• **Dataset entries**
★ ★ ★

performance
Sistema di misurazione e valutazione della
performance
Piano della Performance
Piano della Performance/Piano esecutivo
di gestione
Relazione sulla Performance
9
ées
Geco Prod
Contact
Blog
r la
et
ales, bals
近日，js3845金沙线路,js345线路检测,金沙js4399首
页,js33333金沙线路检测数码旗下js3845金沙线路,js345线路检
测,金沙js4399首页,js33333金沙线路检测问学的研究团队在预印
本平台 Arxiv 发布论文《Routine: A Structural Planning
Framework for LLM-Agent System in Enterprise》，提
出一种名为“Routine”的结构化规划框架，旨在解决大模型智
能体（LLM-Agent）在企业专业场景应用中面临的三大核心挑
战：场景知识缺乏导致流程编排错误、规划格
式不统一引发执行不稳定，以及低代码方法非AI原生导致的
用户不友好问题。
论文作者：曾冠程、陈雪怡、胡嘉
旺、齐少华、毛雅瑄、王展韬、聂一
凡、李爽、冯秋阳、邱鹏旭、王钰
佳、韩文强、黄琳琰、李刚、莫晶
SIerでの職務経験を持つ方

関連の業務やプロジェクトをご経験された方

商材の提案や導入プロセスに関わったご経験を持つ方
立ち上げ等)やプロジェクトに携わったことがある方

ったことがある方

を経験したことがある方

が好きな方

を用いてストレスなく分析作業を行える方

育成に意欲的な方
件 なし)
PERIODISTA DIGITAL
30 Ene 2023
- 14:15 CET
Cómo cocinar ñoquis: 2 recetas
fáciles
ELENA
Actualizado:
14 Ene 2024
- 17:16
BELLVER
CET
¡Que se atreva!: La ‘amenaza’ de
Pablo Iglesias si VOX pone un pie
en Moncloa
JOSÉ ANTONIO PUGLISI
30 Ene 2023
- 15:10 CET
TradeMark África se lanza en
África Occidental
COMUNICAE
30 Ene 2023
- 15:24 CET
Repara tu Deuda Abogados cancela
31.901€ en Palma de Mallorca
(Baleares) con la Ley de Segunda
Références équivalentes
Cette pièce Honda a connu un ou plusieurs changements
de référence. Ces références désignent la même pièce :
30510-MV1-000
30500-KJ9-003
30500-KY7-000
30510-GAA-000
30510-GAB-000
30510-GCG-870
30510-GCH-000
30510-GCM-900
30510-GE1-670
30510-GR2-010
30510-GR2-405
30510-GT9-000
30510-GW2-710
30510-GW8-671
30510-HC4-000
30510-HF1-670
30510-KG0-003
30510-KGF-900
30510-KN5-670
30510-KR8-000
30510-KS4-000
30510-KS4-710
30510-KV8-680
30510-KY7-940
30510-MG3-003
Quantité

★ ★ ★

• **Task to carry out**
Reproduce every line of the dataset entries above, character for character, in the same order.

• **Task answer**
performance
Sistema di misurazione e valutazione della
performance
Piano della Performance
Piano della Performance/Piano esecutivo
di gestione
Relazione sulla Performance
9
ées
Geco Prod
Contact
Blog
r la
et
ales, bals
近日，js3845金沙线路,js345线路检测,金沙js4399首
页,js33333金沙线路检测数码旗下js3845金沙线路,js345线路检
测,金沙js4399首页,js33333金沙线路检测问学的研究团队在预印
本平台 Arxiv 发布论文《Routine: A Structural Planning
Framework for LLM-Agent System in Enterprise》，提
出一种名为“Routine”的结构化规划框架，旨在解决大模型智
能体（LLM-Agent）在企业专业场景应用中面临的三大核心挑
战：场景知识缺乏导致流程编排错误、规划格
式不统一引发执行不稳定，以及低代码方法非AI原生导致的
用户不友好问题。
论文作者：曾冠程、陈雪怡、胡嘉
旺、齐少华、毛雅瑄、王展韬、聂一
凡、李爽、冯秋阳、邱鹏旭、王钰
佳、韩文强、黄琳琰、李刚、莫晶
SIerでの職務経験を持つ方

関連の業務やプロジェクトをご経験された方

商材の提案や導入プロセスに関わったご経験を持つ方
立ち上げ等)やプロジェクトに携わったことがある方

ったことがある方

を経験したことがある方

が好きな方

を用いてストレスなく分析作業を行える方

育成に意欲的な方
件 なし)
PERIODISTA DIGITAL
30 Ene 2023
- 14:15 CET
Cómo cocinar ñoquis: 2 recetas
fáciles
ELENA
Actualizado:
14 Ene 2024
- 17:16
BELLVER
CET
¡Que se atreva!: La ‘amenaza’ de
Pablo Iglesias si VOX pone un pie
en Moncloa
JOSÉ ANTONIO PUGLISI
30 Ene 2023
- 15:10 CET
TradeMark África se lanza en
África Occidental
COMUNICAE
30 Ene 2023
- 15:24 CET
Repara tu Deuda Abogados cancela
31.901€ en Palma de Mallorca
(Baleares) con la Ley de Segunda
Références équivalentes
Cette pièce Honda a connu un ou plusieurs changements
de référence. Ces références désignent la même pièce :
30510-MV1-000
30500-KJ9-003
30500-KY7-000
30510-GAA-000
30510-GAB-000
30510-GCG-870
30510-GCH-000
30510-GCM-900
30510-GE1-670
30510-GR2-010
30510-GR2-405
30510-GT9-000
30510-GW2-710
30510-GW8-671
30510-HC4-000
30510-HF1-670
30510-KG0-003
30510-KGF-900
30510-KN5-670
30510-KR8-000
30510-KS4-000
30510-KS4-710
30510-KV8-680
30510-KY7-940
30510-MG3-003
Quantité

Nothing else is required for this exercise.